── Working data ──

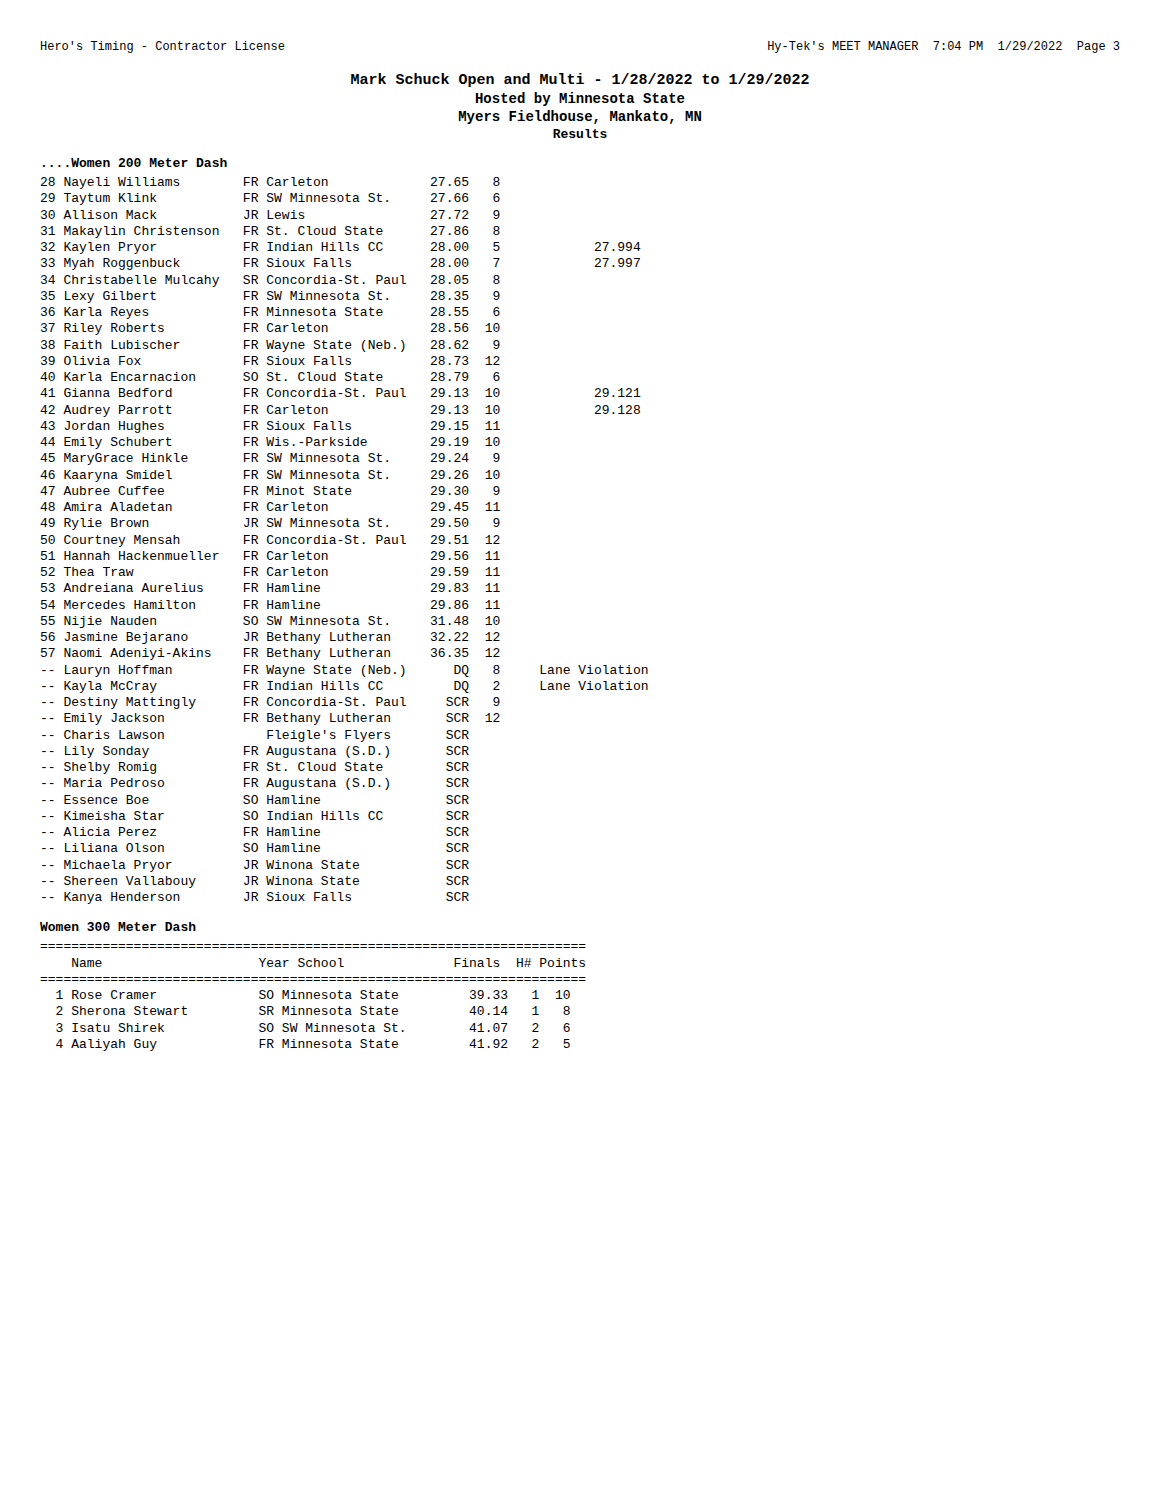Hero's Timing - Contractor License Hy-Tek's MEET MANAGER 7:04 PM 1/29/2022 Page 3
Mark Schuck Open and Multi - 1/28/2022 to 1/29/2022
Hosted by Minnesota State
Myers Fieldhouse, Mankato, MN
Results
....Women 200 Meter Dash
28 Nayeli Williams        FR Carleton             27.65   8
29 Taytum Klink           FR SW Minnesota St.     27.66   6
30 Allison Mack           JR Lewis                27.72   9
31 Makaylin Christenson   FR St. Cloud State      27.86   8
32 Kaylen Pryor           FR Indian Hills CC      28.00   5            27.994
33 Myah Roggenbuck        FR Sioux Falls          28.00   7            27.997
34 Christabelle Mulcahy   SR Concordia-St. Paul   28.05   8
35 Lexy Gilbert           FR SW Minnesota St.     28.35   9
36 Karla Reyes            FR Minnesota State      28.55   6
37 Riley Roberts          FR Carleton             28.56  10
38 Faith Lubischer        FR Wayne State (Neb.)   28.62   9
39 Olivia Fox             FR Sioux Falls          28.73  12
40 Karla Encarnacion      SO St. Cloud State      28.79   6
41 Gianna Bedford         FR Concordia-St. Paul   29.13  10            29.121
42 Audrey Parrott         FR Carleton             29.13  10            29.128
43 Jordan Hughes          FR Sioux Falls          29.15  11
44 Emily Schubert         FR Wis.-Parkside        29.19  10
45 MaryGrace Hinkle       FR SW Minnesota St.     29.24   9
46 Kaaryna Smidel         FR SW Minnesota St.     29.26  10
47 Aubree Cuffee          FR Minot State          29.30   9
48 Amira Aladetan         FR Carleton             29.45  11
49 Rylie Brown            JR SW Minnesota St.     29.50   9
50 Courtney Mensah        FR Concordia-St. Paul   29.51  12
51 Hannah Hackenmueller   FR Carleton             29.56  11
52 Thea Traw              FR Carleton             29.59  11
53 Andreiana Aurelius     FR Hamline              29.83  11
54 Mercedes Hamilton      FR Hamline              29.86  11
55 Nijie Nauden           SO SW Minnesota St.     31.48  10
56 Jasmine Bejarano       JR Bethany Lutheran     32.22  12
57 Naomi Adeniyi-Akins    FR Bethany Lutheran     36.35  12
-- Lauryn Hoffman         FR Wayne State (Neb.)      DQ   8     Lane Violation
-- Kayla McCray           FR Indian Hills CC         DQ   2     Lane Violation
-- Destiny Mattingly      FR Concordia-St. Paul     SCR   9
-- Emily Jackson          FR Bethany Lutheran       SCR  12
-- Charis Lawson             Fleigle's Flyers       SCR
-- Lily Sonday            FR Augustana (S.D.)       SCR
-- Shelby Romig           FR St. Cloud State        SCR
-- Maria Pedroso          FR Augustana (S.D.)       SCR
-- Essence Boe            SO Hamline                SCR
-- Kimeisha Star          SO Indian Hills CC        SCR
-- Alicia Perez           FR Hamline                SCR
-- Liliana Olson          SO Hamline                SCR
-- Michaela Pryor         JR Winona State           SCR
-- Shereen Vallabouy      JR Winona State           SCR
-- Kanya Henderson        JR Sioux Falls            SCR
Women 300 Meter Dash
======================================================================
    Name                    Year School              Finals  H# Points
======================================================================
  1 Rose Cramer             SO Minnesota State         39.33   1  10
  2 Sherona Stewart         SR Minnesota State         40.14   1   8
  3 Isatu Shirek            SO SW Minnesota St.        41.07   2   6
  4 Aaliyah Guy             FR Minnesota State         41.92   2   5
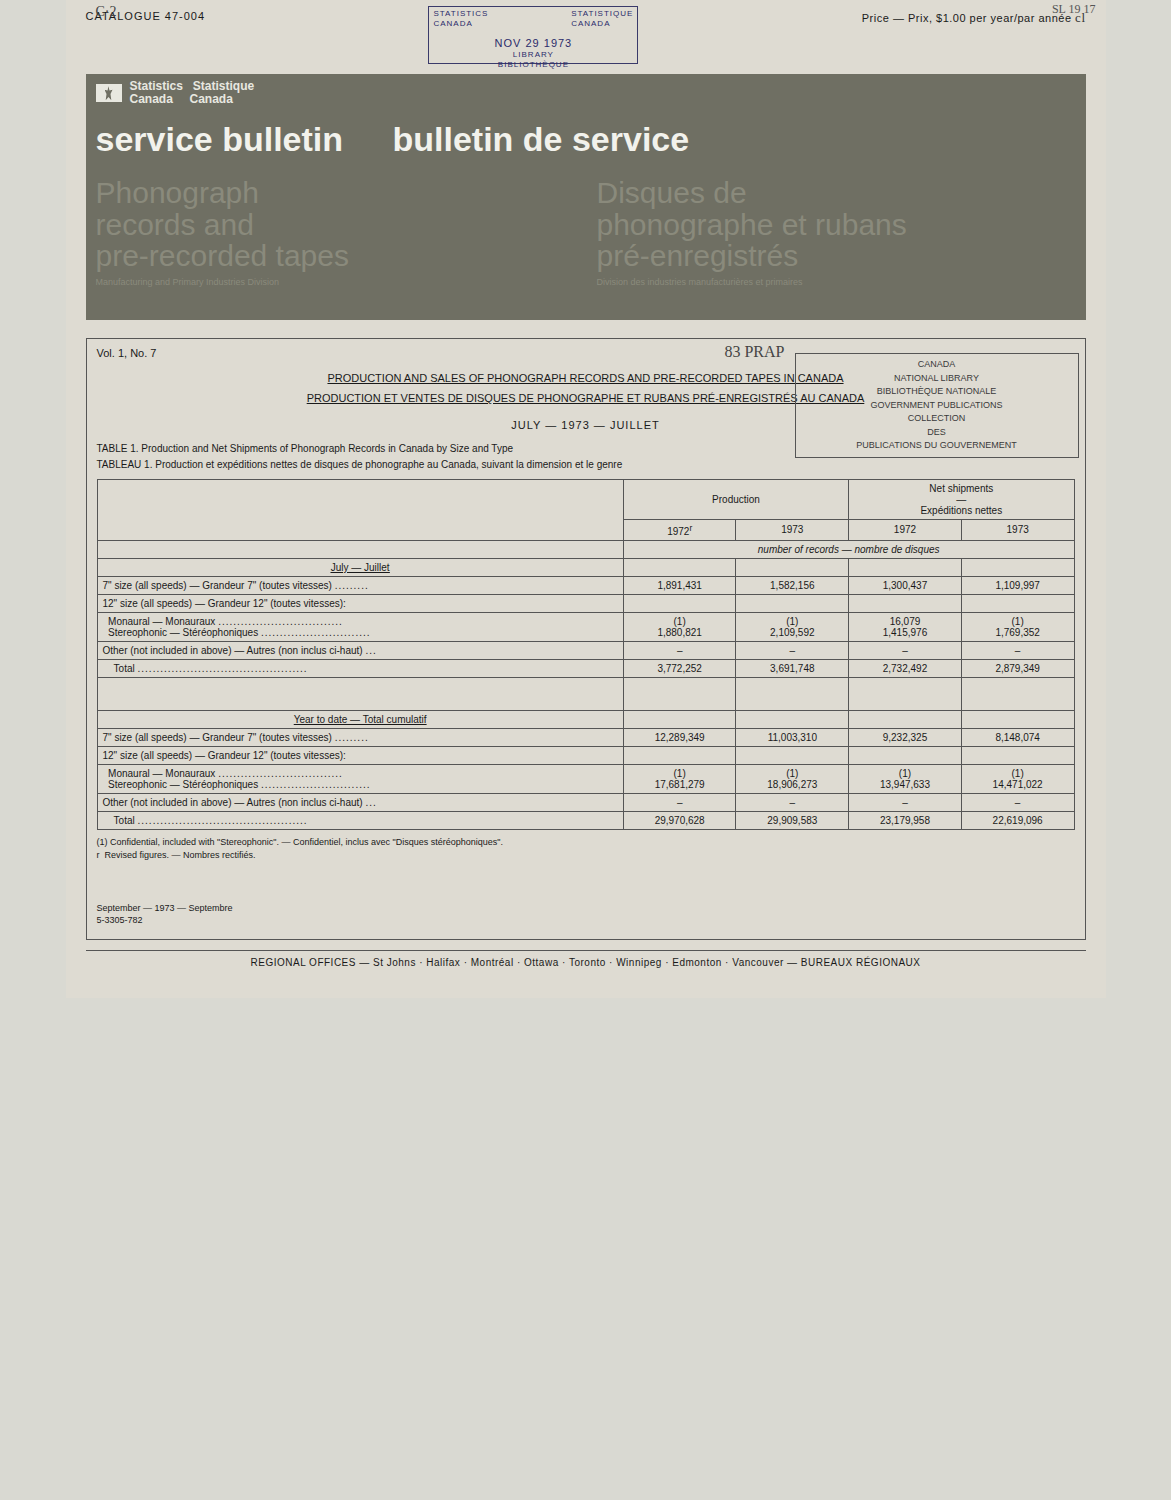C·2
SL 19 17
CATALOGUE 47-004
STATISTICS
CANADA STATISTIQUE
CANADA
NOV 29 1973
LIBRARY
BIBLIOTHÈQUE
Price — Prix, $1.00 per year/par année cl
Statistics Statistique
Canada Canada
service bulletin bulletin de service
Phonograph
records and
pre-recorded tapes Manufacturing and Primary Industries Division
Disques de
phonographe et rubans
pré-enregistrés Division des industries manufacturières et primaires
Vol. 1, No. 7
83 PRAP
CANADA
NATIONAL LIBRARY
BIBLIOTHÈQUE NATIONALE
GOVERNMENT PUBLICATIONS
COLLECTION
DES
PUBLICATIONS DU GOUVERNEMENT
PRODUCTION AND SALES OF PHONOGRAPH RECORDS AND PRE-RECORDED TAPES IN CANADA
PRODUCTION ET VENTES DE DISQUES DE PHONOGRAPHE ET RUBANS PRÉ-ENREGISTRÉS AU CANADA
JULY — 1973 — JUILLET
TABLE 1. Production and Net Shipments of Phonograph Records in Canada by Size and Type
TABLEAU 1. Production et expéditions nettes de disques de phonographe au Canada, suivant la dimension et le genre
| | Production | Net shipments — Expéditions nettes |
| --- | --- | --- |
| 1972 r | 1973 | 1972 | 1973 |
| | number of records — nombre de disques |
| July — Juillet | | | | |
| 7" size (all speeds) — Grandeur 7" (toutes vitesses) ......... | 1,891,431 | 1,582,156 | 1,300,437 | 1,109,997 |
| 12" size (all speeds) — Grandeur 12" (toutes vitesses): | | | | |
| Monaural — Monauraux ................................. Stereophonic — Stéréophoniques ............................. | (1) 1,880,821 | (1) 2,109,592 | 16,079 1,415,976 | (1) 1,769,352 |
| Other (not included in above) — Autres (non inclus ci-haut) ... | – | – | – | – |
| Total ............................................. | 3,772,252 | 3,691,748 | 2,732,492 | 2,879,349 |
| Year to date — Total cumulatif | | | | |
| 7" size (all speeds) — Grandeur 7" (toutes vitesses) ......... | 12,289,349 | 11,003,310 | 9,232,325 | 8,148,074 |
| 12" size (all speeds) — Grandeur 12" (toutes vitesses): | | | | |
| Monaural — Monauraux ................................. Stereophonic — Stéréophoniques ............................. | (1) 17,681,279 | (1) 18,906,273 | (1) 13,947,633 | (1) 14,471,022 |
| Other (not included in above) — Autres (non inclus ci-haut) ... | – | – | – | – |
| Total ............................................. | 29,970,628 | 29,909,583 | 23,179,958 | 22,619,096 |
(1) Confidential, included with "Stereophonic". — Confidentiel, inclus avec "Disques stéréophoniques".
r Revised figures. — Nombres rectifiés.
September — 1973 — Septembre
5-3305-782
REGIONAL OFFICES — St Johns · Halifax · Montréal · Ottawa · Toronto · Winnipeg · Edmonton · Vancouver — BUREAUX RÉGIONAUX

───

=== Exercise details ===
Gather every line from the entries above where the word "Hills" appears, and copy them.

=== Task solution ===
32 Kaylen Pryor           FR Indian Hills CC      28.00   5            27.994
-- Kayla McCray           FR Indian Hills CC         DQ   2     Lane Violation
-- Kimeisha Star          SO Indian Hills CC        SCR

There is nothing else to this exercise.